L'Institut National de Médecine Légale et de Sciences Forenses de Colombie a informé ce lundi qu'il a réussi à identifier 300 des 304 corps reçus après le tremblement de terre survenu le 10 août dernier dans le nord-ouest du pays.
Dans son rapport le plus récent sur les victimes identifiées, l'organisme a détaillé que parmi ces 300 cadavres figurent 22 mineurs. De plus, il a mis à jour à 348 le nombre de personnes toujours signalées comme disparues.

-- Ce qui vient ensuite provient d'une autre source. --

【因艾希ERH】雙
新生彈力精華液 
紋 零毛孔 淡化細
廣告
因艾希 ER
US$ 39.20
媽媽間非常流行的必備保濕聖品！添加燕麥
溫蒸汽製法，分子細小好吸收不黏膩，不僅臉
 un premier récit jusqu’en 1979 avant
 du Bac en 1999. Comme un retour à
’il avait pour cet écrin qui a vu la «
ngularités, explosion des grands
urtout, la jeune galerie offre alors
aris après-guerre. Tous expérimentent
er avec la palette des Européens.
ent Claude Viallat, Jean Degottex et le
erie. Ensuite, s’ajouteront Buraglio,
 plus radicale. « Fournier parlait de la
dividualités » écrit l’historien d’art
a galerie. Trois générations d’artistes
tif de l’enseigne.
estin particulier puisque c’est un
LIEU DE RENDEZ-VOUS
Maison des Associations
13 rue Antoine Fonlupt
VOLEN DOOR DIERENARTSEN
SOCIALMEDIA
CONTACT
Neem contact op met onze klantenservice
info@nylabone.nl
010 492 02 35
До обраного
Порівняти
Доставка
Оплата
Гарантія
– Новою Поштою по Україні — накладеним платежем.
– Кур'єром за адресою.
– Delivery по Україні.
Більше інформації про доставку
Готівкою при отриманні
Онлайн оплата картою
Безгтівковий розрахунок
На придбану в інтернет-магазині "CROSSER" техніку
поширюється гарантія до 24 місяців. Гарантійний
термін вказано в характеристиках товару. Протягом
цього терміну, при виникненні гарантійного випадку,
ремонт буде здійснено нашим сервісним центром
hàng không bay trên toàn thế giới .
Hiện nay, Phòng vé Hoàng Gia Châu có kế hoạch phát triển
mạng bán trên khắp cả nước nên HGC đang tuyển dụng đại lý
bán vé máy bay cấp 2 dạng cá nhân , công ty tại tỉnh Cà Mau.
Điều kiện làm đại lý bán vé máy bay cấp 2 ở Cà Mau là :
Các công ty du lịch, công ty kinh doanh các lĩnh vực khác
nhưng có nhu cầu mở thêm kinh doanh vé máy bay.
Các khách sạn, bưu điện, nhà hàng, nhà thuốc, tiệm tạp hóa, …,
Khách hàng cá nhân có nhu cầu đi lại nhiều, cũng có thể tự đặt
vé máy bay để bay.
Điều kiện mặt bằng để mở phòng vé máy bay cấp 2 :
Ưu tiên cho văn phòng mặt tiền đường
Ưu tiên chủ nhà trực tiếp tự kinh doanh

Ce même lundi, le directeur de l'Unité Nationale pour la Gestion des Risques de Catastrophes (UNGRD), David Santiago Tamayo, a exhorté les maires et gouverneurs des zones touchées à ne pas commencer encore les travaux de déblaiement "jusqu'à ce qu'il y ait une certitude absolue qu'il n'y a plus d'espoir de trouver des survivants".
Concernant cette phase, Tamayo a proposé que, dans les endroits où il est décidé de commencer, un comité de démolition soit préalablement mis en place et que le cordon soit établi "une pâté de maisons autour", permettant l'accès uniquement au personnel spécialisé et aux professionnels du Parquet et de l'Institut de Médecine Légale.
Selon le bilan le plus récent des autorités colombiennes, le nombre de morts causés par le séisme de magnitude 7,4 survenu la semaine dernière a été ajusté à 287, tandis que le nombre de blessés a augmenté jusqu'à 4.147 personnes.